2019 / BienVenus sur Maras / Thème : invasion / Recueil / Conquête
Comme dirait Jams Bond : rien que pour vos yeux ! Et de quoi vous amuser quelques minutes, comme quoi SF et humour sont compatibles !!!
Conquête
Le lourd vaisseau de combat ralentit sa course. Moteurs bio-magnétiques réduits, il incurva sensiblement sa trajectoire pour se stabiliser enfin à 28 garfs de la limite de l'atmosphère. Quelques objets célestes le frôlèrent avant de se perdre, insouciants, en orbite lointaine. L'un d'eux, moins chanceux, heurta la carapace noircie avant d'éclater en mille soleils éphémères. Hasard ou coïncidence, une mince ouverture naquit aussitôt entre deux plaques épaisses, telle une fenêtre sur l'espace…
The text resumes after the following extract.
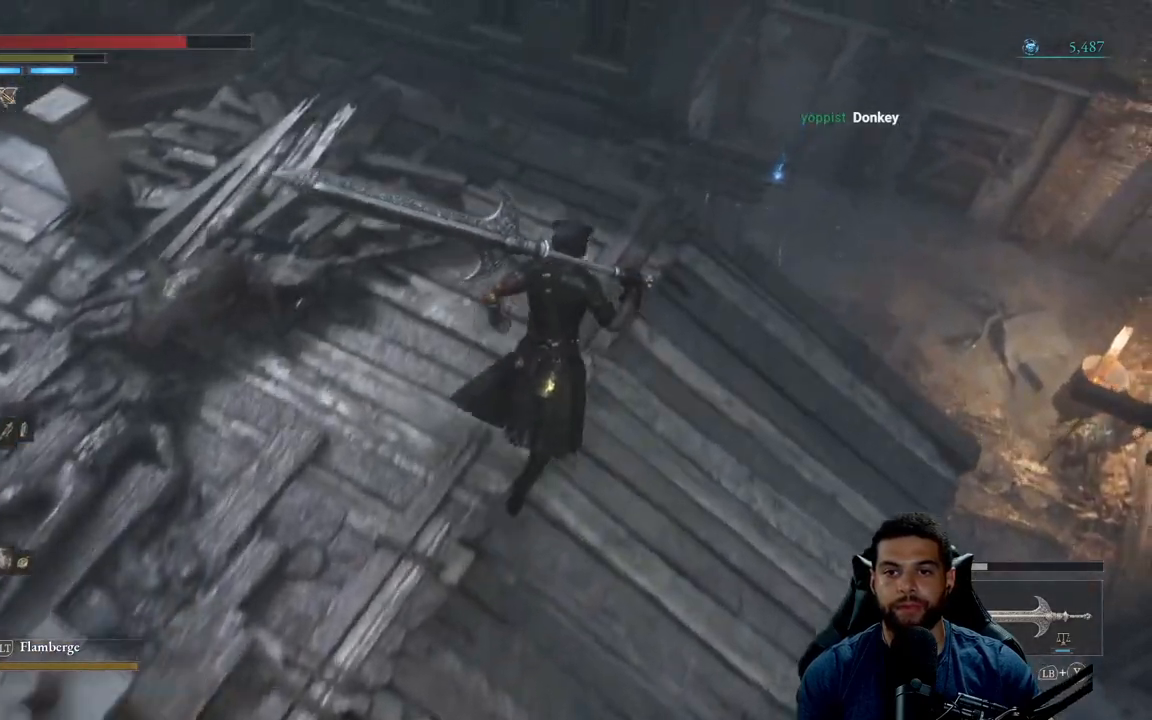
{"buttons": [], "left_stick": "left", "right_stick": "center", "events": [[50, "B", "up"], [267, "right_stick", "down-right"], [317, "left_stick", "left"], [400, "right_stick", "center"]]}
Kraïm, sanglé dans son fauteuil d'astro-maître, laissa la luminosité envahir le poste de commandement. Même pour des guerriers Dagons, habitués à conquérir les mondes, le cérémonial de l'ouverture représentait un instant magique, la fin d'un long voyage mais surtout les prémices d'une action latente. Un pur moment de recueillement ! Devant eux, la planète baignait dans des alternances de bleu et de gris, belle et alanguie comme une promise au soir des noces. Sur la coque du vaisseau, les antennes-dards frémirent.
- Paramètres extérieurs acceptables, lança une voix éraillée.
Kraïm grimaça un bref remerciement à l'attention du technicien combattant.
- Une révolution et un terrain pour contact.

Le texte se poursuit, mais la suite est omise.